──────── The records

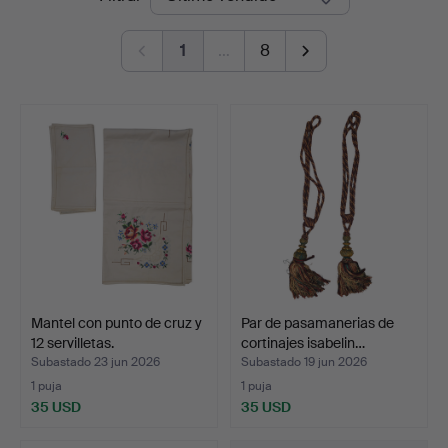
de
1
…
8
remate
Mantel con punto de cruz y
Par de pasamanerias de
12 servilletas.
cortinajes isabelin…
Subastado 23 jun 2026
Subastado 19 jun 2026
1 puja
1 puja
35 USD
35 USD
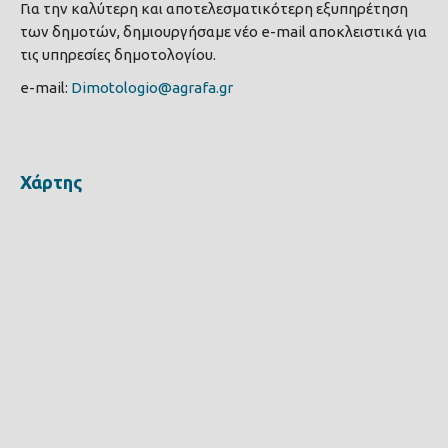
Για την καλύτερη και αποτελεσματικότερη εξυπηρέτηση
των δημοτών, δημιουργήσαμε νέο e-mail αποκλειστικά για
τις υπηρεσίες δημοτολογίου.
e-mail:
Dimotologio@agrafa.gr
Χάρτης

────────────────

_Work instructions_:
Turn the lines that begin with the one containing "Για την καλύτερη" and run through the last line into a numbered list, leaving out any blank lines.

_Answer to the exercise_:
1. Για την καλύτερη και αποτελεσματικότερη εξυπηρέτηση
2. των δημοτών, δημιουργήσαμε νέο e-mail αποκλειστικά για
3. τις υπηρεσίες δημοτολογίου.
4. e-mail:
5. Dimotologio@agrafa.gr
6. Χάρτης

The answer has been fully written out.